_What you should do_: Go through the entries below, tally each line with the string "money", and give the final number by itself.

_Supplied entries_:

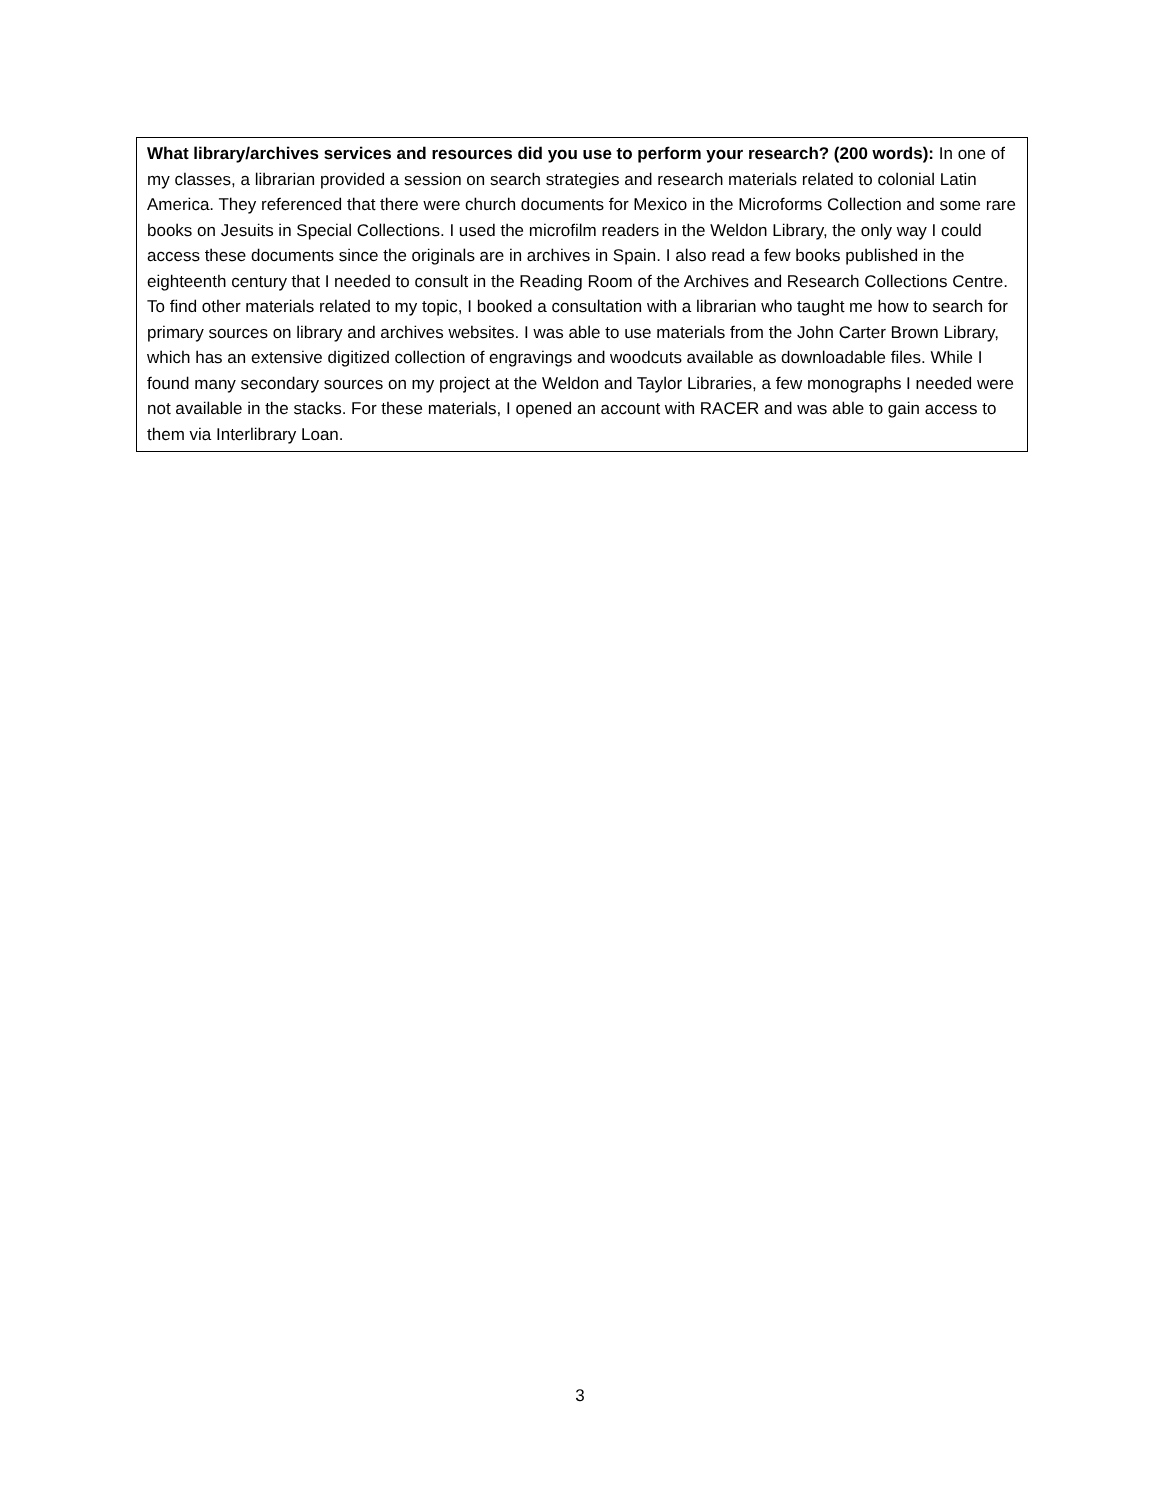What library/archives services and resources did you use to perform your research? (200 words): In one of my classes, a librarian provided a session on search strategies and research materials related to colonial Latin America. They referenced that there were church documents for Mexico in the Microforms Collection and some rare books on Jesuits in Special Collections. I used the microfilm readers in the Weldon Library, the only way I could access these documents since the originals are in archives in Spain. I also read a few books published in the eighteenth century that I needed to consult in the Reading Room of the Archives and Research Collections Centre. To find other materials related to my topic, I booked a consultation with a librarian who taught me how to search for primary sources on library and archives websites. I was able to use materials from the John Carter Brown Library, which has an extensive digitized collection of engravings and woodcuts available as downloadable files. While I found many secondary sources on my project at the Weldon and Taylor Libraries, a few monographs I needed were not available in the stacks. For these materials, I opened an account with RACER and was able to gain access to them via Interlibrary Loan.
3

--

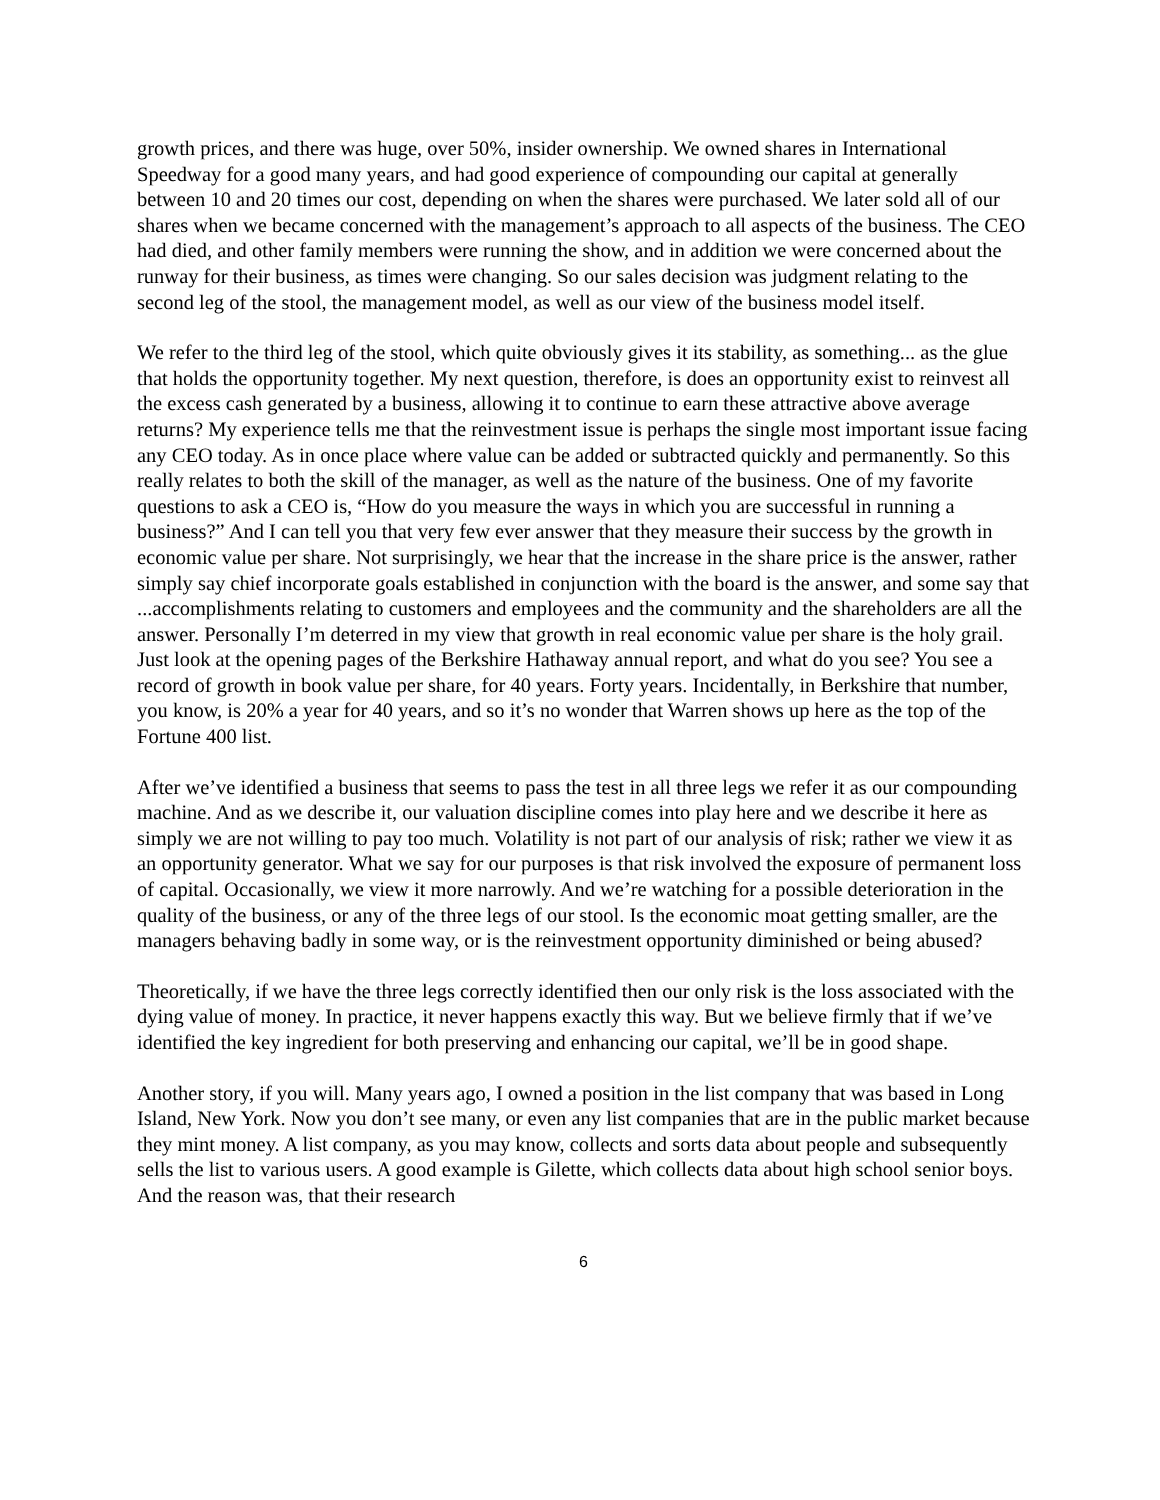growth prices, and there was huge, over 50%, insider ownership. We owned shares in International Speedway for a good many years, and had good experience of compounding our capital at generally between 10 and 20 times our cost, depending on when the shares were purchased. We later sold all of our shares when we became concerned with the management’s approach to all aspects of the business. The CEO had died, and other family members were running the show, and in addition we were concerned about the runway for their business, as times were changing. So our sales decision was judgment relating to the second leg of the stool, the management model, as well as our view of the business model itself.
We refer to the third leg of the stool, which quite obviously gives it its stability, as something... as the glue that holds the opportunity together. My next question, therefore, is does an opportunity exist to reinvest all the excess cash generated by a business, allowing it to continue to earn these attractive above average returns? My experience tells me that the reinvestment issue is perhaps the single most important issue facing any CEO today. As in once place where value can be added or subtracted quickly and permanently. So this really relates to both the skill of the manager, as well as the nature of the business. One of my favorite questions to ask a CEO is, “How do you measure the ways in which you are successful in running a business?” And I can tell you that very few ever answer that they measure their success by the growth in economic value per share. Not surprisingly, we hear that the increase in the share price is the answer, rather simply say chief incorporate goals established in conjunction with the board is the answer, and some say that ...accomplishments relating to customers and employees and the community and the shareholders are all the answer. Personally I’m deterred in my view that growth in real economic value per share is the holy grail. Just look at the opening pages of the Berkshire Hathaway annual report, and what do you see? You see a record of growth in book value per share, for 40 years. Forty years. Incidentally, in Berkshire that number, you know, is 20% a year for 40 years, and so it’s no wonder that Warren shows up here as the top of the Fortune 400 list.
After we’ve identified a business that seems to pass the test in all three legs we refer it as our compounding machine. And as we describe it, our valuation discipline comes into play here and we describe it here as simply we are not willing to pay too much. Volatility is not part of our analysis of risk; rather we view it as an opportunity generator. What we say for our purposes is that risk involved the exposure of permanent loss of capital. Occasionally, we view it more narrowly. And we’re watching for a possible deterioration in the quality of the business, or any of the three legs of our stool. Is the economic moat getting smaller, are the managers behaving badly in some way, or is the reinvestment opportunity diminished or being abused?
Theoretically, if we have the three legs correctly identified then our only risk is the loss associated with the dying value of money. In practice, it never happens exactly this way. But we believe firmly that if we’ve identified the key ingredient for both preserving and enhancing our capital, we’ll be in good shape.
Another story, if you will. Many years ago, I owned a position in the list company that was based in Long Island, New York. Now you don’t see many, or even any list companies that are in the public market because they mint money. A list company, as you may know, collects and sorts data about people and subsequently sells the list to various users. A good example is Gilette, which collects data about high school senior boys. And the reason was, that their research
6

_Answer to this problem_: 2